Cornbread stuffing

Cornbread stuffing

Cornbread stuffing from (mostly) scratch

Ingredients

For the cornbread

  • 1 box Jiffy corn muffin mix
  • 0.33 cups of cultured buttermilk
  • 1 egg

For the stuffing

  • Cornbread, torn into chunks
  • 3 tbsp unsalted butter (or other flavorful fat such as bacon drippings or schmaltz)
  • 0.75 pounds breakfast sausage, removed from casing
  • 1 small onion, diced (a scant cup)
  • 1-2 large stalks celery, diced (a bit over half a cup)
  • 1 carrot, diced (a bit under half a cup)
  • 2 cloves garlic, minced
  • 0.5 cup white wine
  • 1 tbsp dried sage
  • Freshly ground black pepper
  • 0.5 tsp marjoram
  • 1.5 cups homemade chicken stock, divided (may not use all of it, add 1 unflavored gelatin packet if using store bought stock)

Directions

  1. Preheat oven to 400°F. Mix the cornbread ingredients together, then bake for 15 minutes or so in an 8x8” greased pan. Allow to cool, then tear into inch-ish chunks. Set aside.
  2. In a Dutch oven, melt butter or fat. Add sausage and smash into bits while cooking. Cook until no pink remains. Remove from the Dutch oven and set aside.
  3. Add a touch more fat to the pan if needed. Add onion, celery, and carrot. Cook until veggies are all soft and start to brown.

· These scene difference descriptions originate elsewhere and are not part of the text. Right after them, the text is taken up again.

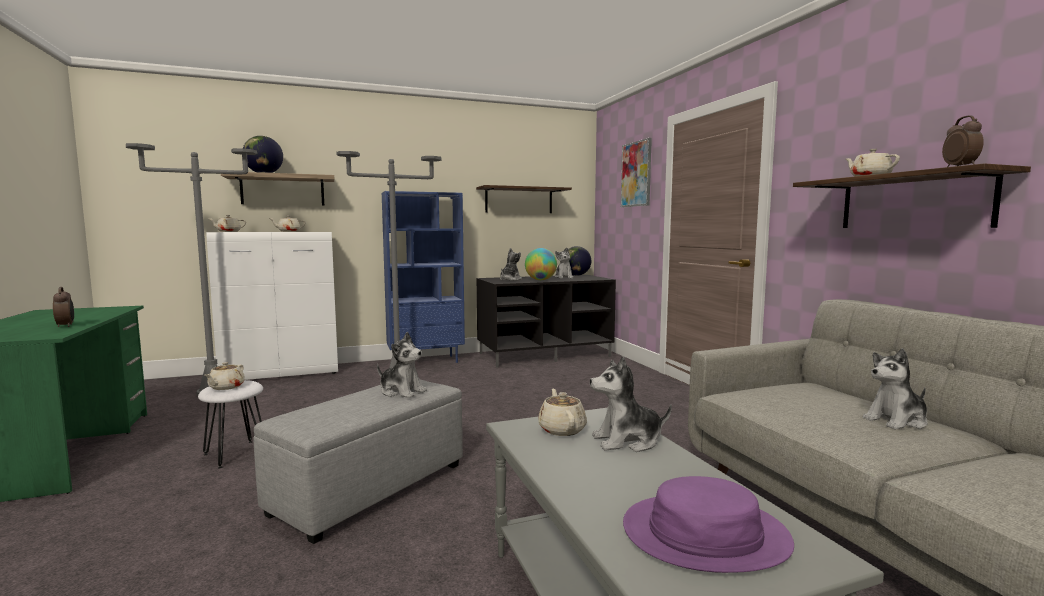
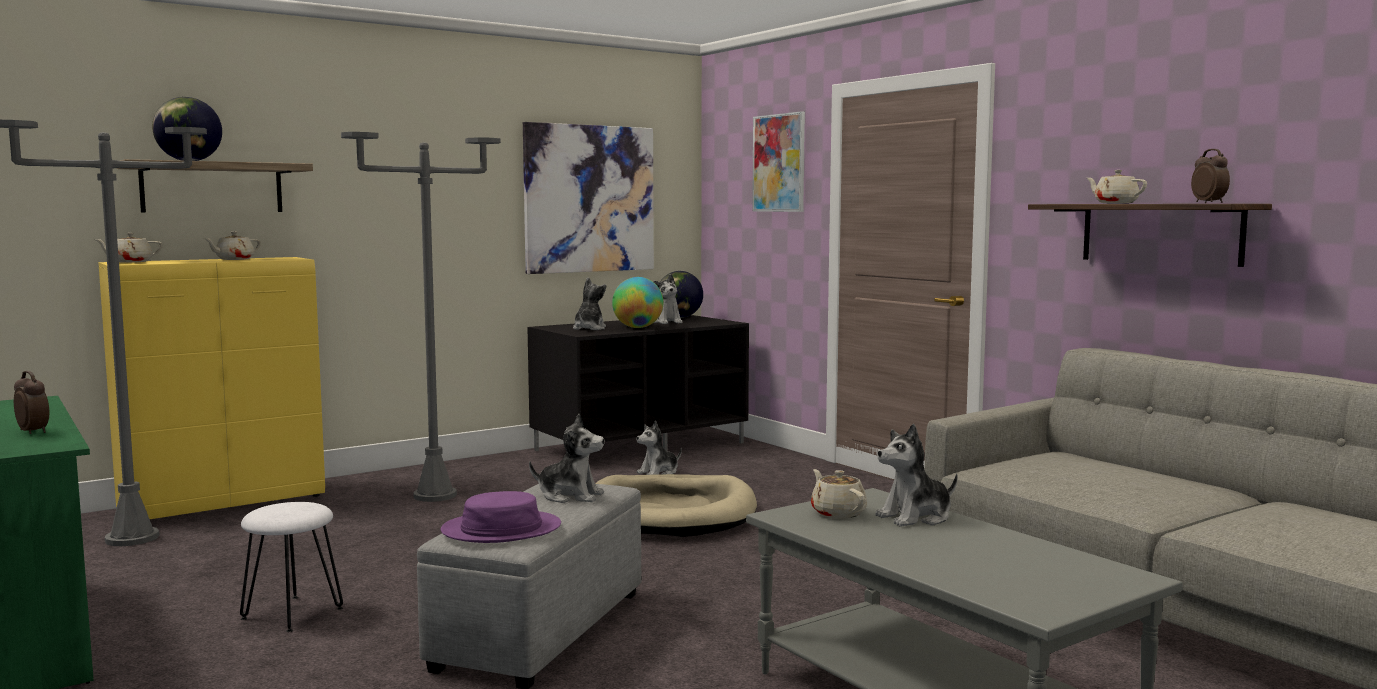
camera: 15 degrees left, 0 degrees up
(226, 387) = (284, 512): beige teapot -> none
(283, 374) = (225, 503): white cabinet -> yellow cabinet
(426, 361) = (456, 468): blue bookcase -> none
(519, 200) = (589, 199): shelf -> picture
(529, 402) = (670, 513): none -> beige dog bed
(704, 534) = (1038, 574): purple hat -> purple hat (501, 529)
(896, 421) = (1160, 481): plush toy -> plush toy (658, 472)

Add garlic and cook for another minute.
  4. Add white wine to deglaze the pan.
  5. Fold together the cornbread chunks, sausage, and veggies in the pan.
  6. Add the marjoram, sage, pepper, and stock. Fold together gently.
  7. Bake at 375°F uncovered for 25-35 minutes. The time depends on the size of your pan. It’s done when an instant-read thermometer reads 150°F or above.

Notes

  • Makes about half or so of a 5qt Dutch oven, perfectly scaled for ~6 people. Recipe scales up easily.
  • Kids pick out the veggies? Pulse the onion, carrot, and celery in the food processor for distinct chunks that are harder to remove.
  • Go easy on the salt - there’s already some in the bread and sausage and stock, so taste first! I add none and it’s plenty salty.
  • Once folded together, it can be refrigerated for a day or two as long as it’s tightly covered in foil or plastic wrap.
  • If omitting the breakfast sausage, don’t use as much stock. Can substitute in other sausages or unsalted nuts too.